(Dataset items)

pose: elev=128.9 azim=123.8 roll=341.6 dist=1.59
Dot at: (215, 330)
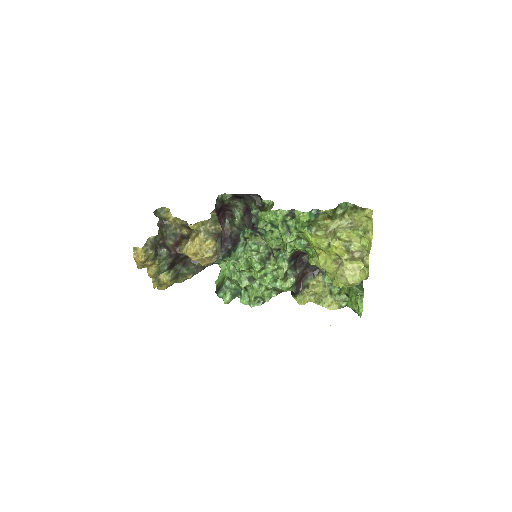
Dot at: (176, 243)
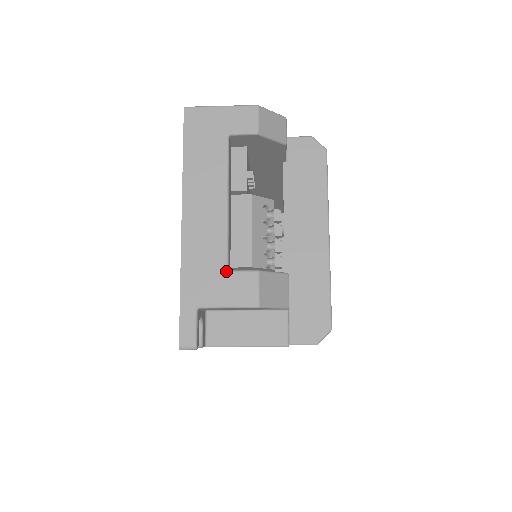
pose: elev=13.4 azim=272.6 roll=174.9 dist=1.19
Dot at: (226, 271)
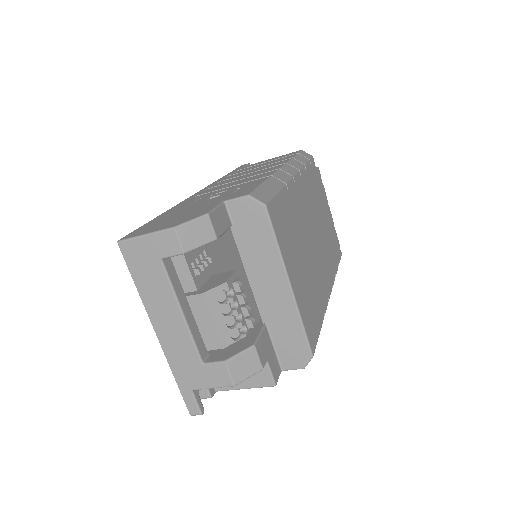
Dot at: (201, 365)
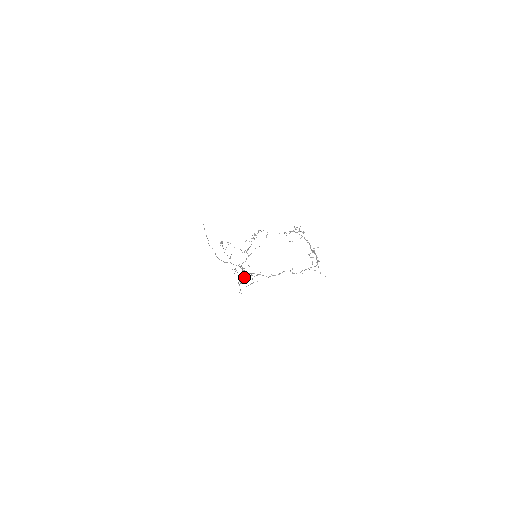
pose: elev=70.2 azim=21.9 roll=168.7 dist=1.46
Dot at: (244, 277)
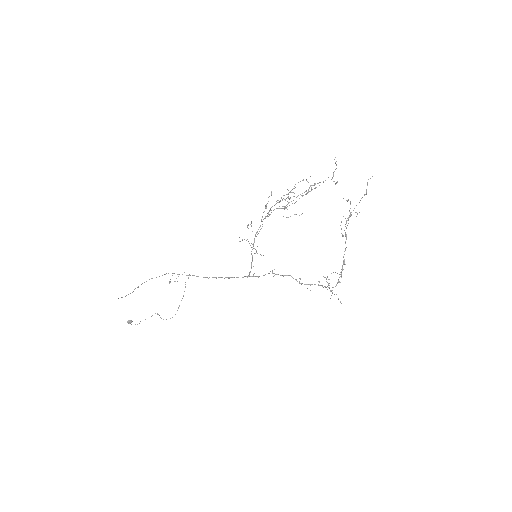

**INSTRUCTIONS FOR THE TASK:**
Gather every line of the data above that contains the string "elev".

**TASK ANSWER:**
pose: elev=128.9 azim=123.8 roll=341.6 dist=1.59
pose: elev=13.4 azim=272.6 roll=174.9 dist=1.19
pose: elev=70.2 azim=21.9 roll=168.7 dist=1.46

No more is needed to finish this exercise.